The two 20-year-old buildings, totaling nearly 105,000 square feet of rentable space, are connected by a breezeway and share a parking garage.

And while the fundamentals of the deal were attractive enough — the buildings were 94.6% at the time of Feldman’s purchase to a roster of tenants that includes investment firm Edward Jones, Bank of America, technology company Electronic Data Inc., Sysco, U.S. Trust and digital marketer DexYP — Feldman says he sought to buy the buildings for another compelling reason.

“I’m influenced very much by replacement costs,” says Feldman, whose handful of Class A office assets include First Central Tower, Morgan Stanley Tower and City Center in St. Petersburg, and Park Tower, Wells Fargo Center and the land for the future Riverwalk Place condo tower in downtown Tampa — all of which have been purchased since 2009.

COURTESY PHOTO — Larry Feldman is the CEO of Feldman Equities LLC, a Tampa-based commercial real estate investment and development firm.

“At this point in the economic cycle, you should not be able to buy a viable office building at a discount to replacement costs, which in this case would run anywhere between $350 to $400 per square foot all in,” Feldman says.

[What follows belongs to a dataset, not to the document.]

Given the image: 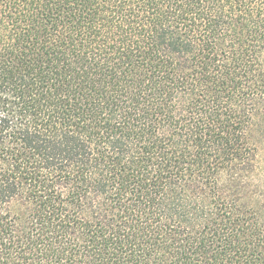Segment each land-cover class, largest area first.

“But with Castille at Carillon, we were able to buy these properties at a roughly 50% discount to replacement, so that excited us from a financial standpoint.”

The buildings aren’t without some deferred maintenance — Feldman plans to invest at least $2 million to upgrade systems and add amenities at Castille, according to its website.

Looking beyond its immediate horizon wasn’t the only significant departure Feldman took from its norm in buying Castille at Carillon, though.

To finance the purchase, Feldman turned to a relatively new crowdfunding technique through the web-based platform CrowdStreet Marketplace.

CrowdStreet allows smaller, individual investors that are vetted by the platform to buy into individual commercial real estate assets, in the same way that stock indexes have allowed individual investors to buy portfolios of properties through publicly traded real estate investment trusts.

But the idea of eschewing banks, private equity or other lenders remains a new idea, and one that took Feldman time to embrace.

“When I first heard about it, I thought there is no way in hell I am getting involved in that. It seemed flaky,” Feldman says of CrowdStreet. “But as I studied it, I came to realize that it’s really no different than the way the old Sears catalog morphed into Amazon.com. It’s the same concept of finance.

“With CrowdStreet, all the investors are accredited and their net worth is checked, and they have to sign a private placement document that gets filed with the (U.S. Securities & Exchange Commission. Institutional lenders tend to run hot and cold; but with the public at large, there’s an almost infinite number of investors and amounts that can be raised. What’s more, the terms are a little bit better for us and for them.”

CrowdStreet extracted a 1.8% fee for its services in the Castille transaction, Feldman says. Investors could reap an internal rate of return of roughly 9% from operations if certain benchmarks are met.

Feldman adds that he expects the “disintermediation” of commercial real estate to continue as platforms such as CrowdStreet gain traction.

“It’s as efficient as an (initial public offering) of stock,” he says of the online platform. It’s simply a way to market direct to the investment community.”

But while the financing may be unorthodox, Feldman and others say the underlying real estate is solid.

John Gerlach, an executive managing director of investment services at commercial real estate brokerage Colliers International Tampa Bay, says Castille at Carillon is a “high-quality, Class A property with credible tenants positioned in one of the best locations in the Tampa Bay area.”

Gerlach, together with Mackenzie Gerlach, Jake Gerlach and Lori Hellstrom — all of Colliers International — represented the GE Capital affiliate in the transaction.

Feldman, not surprisingly, concurs.

“This is institutional-grade real estate,” he says. “The proof is in the caliber of the tenants there — front-office tenants in a traditionally back-office submarket. I think Gateway will emerge to St. Petersburg what Westshore is to Tampa. It’s 10 minutes from downtown St. Petersburg and just 25 minutes from downtown Tampa.”